Webwecker Bielefeld: Hustedt06

»Es geht nur durchs Portemonnaie« (Teil 5)



Aber wodurch werden jetzt neue Arbeitsplätze geschaffen, um den Menschen auch eine angemessene Arbeit anbieten zu können?

Es gibt in Deutschland sehr viel unbesetzte Stellen. Und darauf baut die Hartz-Kommission ein Stückchen weit auf, dass man Arbeitnehmer und unbesetzte Stellen zusammenbringt. Das zweite ist aber, dass wir mittelständische Unternehmen, wenn sie Investitionen mit der Schaffung von Arbeitsplätzen verbinden, unterstützen werden indem sie schneller und günstiger Kredite bekommen. Das dritte ist, dass wir Schwarzarbeit umwandeln wollen: zum Beispiel im Dienstleistungssektor bei Privathaushalten. Wir wollen da steuerlich unterstützen, dass das ordentliche Arbeitsplätze werden, die sozial versichert sind. Und im Handwerksbereich durch die sogenannten Ich-AGen. Jeder der sich selbstständig machen will, bekommt schnell und unbürokratisch einen kleinen Kredit.

Ansonsten sind die Vorschläge der Hartz-Kommission, weil es ja um die Reform des Arbeitsamtes ging, vor allem Sachen der Entbürokratisierung und der Umfunktionierung des Arbeitsamtes zu einer modernen Dienstleistungsagentur.


Aber damit scheint verbunden zu sein, dass Vermittlung einen stärkeren Zwangscharakter bekommt?

Die Hartz-Kommissionsvorschläge sagen, dass was man Arbeitslosen zumuten kann, nicht länger pauschal festlegen sollte. Das soll von der sozialen Situation abhängen. Es ist ja eine völlig andere Situation, wenn ein Familienvater mit drei Kindern eine Arbeit sucht. Dem kann man nicht sagen, ziehe von Bielefeld nach München. Aber wenn jemand 20 ist und ungebunden und man den auf eine gute Stelle in München vermitteln, dann könnte man dem schon eher mal zumuten, umzuziehen.


Und wenn er sagt, ich ziehe nicht um?

Da gibt es dann Konsequenzen. Aber die Zumutbarkeit wird sozial gestaffelt. Wenn der junge Mensch zum Beispiel eine pflegebedürftige Mutter in Bielefeld hat, wäre das auch wieder eine andere Situation. Deswegen nicht pauschal, sondern nach sozialer Situation gestaffelt.


Aber wer will diese Staffel festlegen? Soll das jeweils der Sachbearbeiter entscheiden? Dabei können dann völlig unterschiedliche Ergebnisse herauskommen.

Es werden natürlich bestimmte Kriterien festgelegt, ob eine Familie mit Kindern da ist, ob eine pflegebedürftige Mutter da ist und so weiter.


Das sind formale Kriterien. Ich könnte auch eine pflegebedürftige Freundin haben, mit der ich dann auch nicht verheiratet bin.


Zwar sind an der Hartz-Kommission einige Topp-Manager wie Norbert Bensel von Daimler-Chrysler vertreten, auffällig bleibt aber, dass sich der Arbeitgeberverband und der BDI nicht an der Kommission beteiligten. Besteht nicht die Gefahr, dass die Unternehmen sich unabhängig von politischen Beschlüssen weiter auf ihr Ziel einer ›hire and fire‹ Marktwirtschaft zu bewegen?

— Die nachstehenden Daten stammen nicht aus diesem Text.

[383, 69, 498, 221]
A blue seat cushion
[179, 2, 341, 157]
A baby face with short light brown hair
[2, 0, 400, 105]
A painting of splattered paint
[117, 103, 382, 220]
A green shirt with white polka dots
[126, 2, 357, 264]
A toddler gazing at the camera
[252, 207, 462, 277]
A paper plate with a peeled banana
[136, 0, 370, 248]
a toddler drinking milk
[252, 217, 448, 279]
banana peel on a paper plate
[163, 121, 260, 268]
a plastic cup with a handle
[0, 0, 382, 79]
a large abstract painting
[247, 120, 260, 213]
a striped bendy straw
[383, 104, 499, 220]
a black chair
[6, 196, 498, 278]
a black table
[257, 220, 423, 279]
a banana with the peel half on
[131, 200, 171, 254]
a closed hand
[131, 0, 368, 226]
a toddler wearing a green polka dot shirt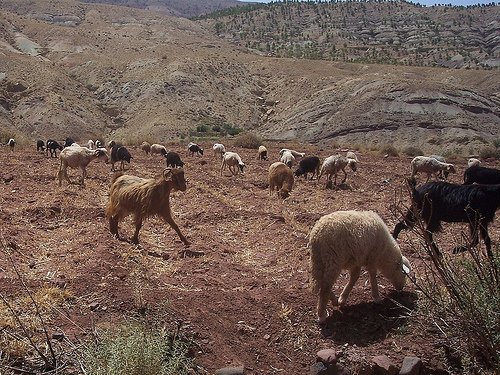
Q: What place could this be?
A: It is a field.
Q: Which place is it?
A: It is a field.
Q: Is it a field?
A: Yes, it is a field.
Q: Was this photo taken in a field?
A: Yes, it was taken in a field.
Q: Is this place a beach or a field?
A: It is a field.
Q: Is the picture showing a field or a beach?
A: It is showing a field.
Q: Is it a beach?
A: No, it is a field.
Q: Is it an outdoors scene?
A: Yes, it is outdoors.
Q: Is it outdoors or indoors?
A: It is outdoors.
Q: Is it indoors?
A: No, it is outdoors.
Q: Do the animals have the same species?
A: No, there are both sheep and goats.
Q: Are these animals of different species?
A: Yes, they are sheep and goats.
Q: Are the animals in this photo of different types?
A: Yes, they are sheep and goats.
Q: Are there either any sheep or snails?
A: Yes, there is a sheep.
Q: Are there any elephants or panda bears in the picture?
A: No, there are no panda bears or elephants.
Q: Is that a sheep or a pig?
A: That is a sheep.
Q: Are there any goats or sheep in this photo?
A: Yes, there is a sheep.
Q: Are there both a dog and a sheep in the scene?
A: No, there is a sheep but no dogs.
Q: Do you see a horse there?
A: No, there are no horses.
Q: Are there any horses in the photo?
A: No, there are no horses.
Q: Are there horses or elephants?
A: No, there are no horses or elephants.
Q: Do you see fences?
A: No, there are no fences.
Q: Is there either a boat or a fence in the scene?
A: No, there are no fences or boats.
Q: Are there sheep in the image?
A: Yes, there is a sheep.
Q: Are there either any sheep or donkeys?
A: Yes, there is a sheep.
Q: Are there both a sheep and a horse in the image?
A: No, there is a sheep but no horses.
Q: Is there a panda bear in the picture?
A: No, there are no panda bears.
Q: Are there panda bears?
A: No, there are no panda bears.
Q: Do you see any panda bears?
A: No, there are no panda bears.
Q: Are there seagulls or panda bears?
A: No, there are no panda bears or seagulls.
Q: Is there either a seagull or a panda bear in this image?
A: No, there are no panda bears or seagulls.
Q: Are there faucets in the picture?
A: No, there are no faucets.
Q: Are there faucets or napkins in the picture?
A: No, there are no faucets or napkins.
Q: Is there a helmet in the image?
A: No, there are no helmets.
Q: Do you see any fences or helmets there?
A: No, there are no helmets or fences.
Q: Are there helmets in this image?
A: No, there are no helmets.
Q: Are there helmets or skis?
A: No, there are no helmets or skis.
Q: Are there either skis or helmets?
A: No, there are no helmets or skis.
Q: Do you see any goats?
A: Yes, there are goats.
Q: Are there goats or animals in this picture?
A: Yes, there are goats.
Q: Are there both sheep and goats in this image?
A: Yes, there are both goats and a sheep.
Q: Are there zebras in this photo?
A: No, there are no zebras.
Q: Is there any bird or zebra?
A: No, there are no zebras or birds.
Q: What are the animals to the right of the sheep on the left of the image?
A: The animals are goats.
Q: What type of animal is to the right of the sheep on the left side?
A: The animals are goats.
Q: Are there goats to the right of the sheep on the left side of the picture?
A: Yes, there are goats to the right of the sheep.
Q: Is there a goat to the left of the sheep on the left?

Den meisten Unternehmern kann man nicht mit ethischen Gesichtspunkten kommen, sondern nur über den Geldbeutel. Wenn es sich lohnt, Langzeitarbeitslose einzustellen und man nicht draufzahlt als Unternehmen, tut man das. Und das versuchen wir: Rahmenbedingungen so zu setzen. D.h. zum Beispiel bei Beschäftigung älterer Arbeitnehmer sollten Arbeitgeber eine Beitragssenkung bei der Arbeitslosenversicherung bekommen. Ein anderes beispiel: durch die sogenannten PersonalServiceAgenturen, zu deutsch Zeitarbeitsfirmen bekommen die Arbeitnehmer noch Tariflohn gezahlt, aber können Beschäftigung und Qualifizierung optimal miteinander verknüpfen.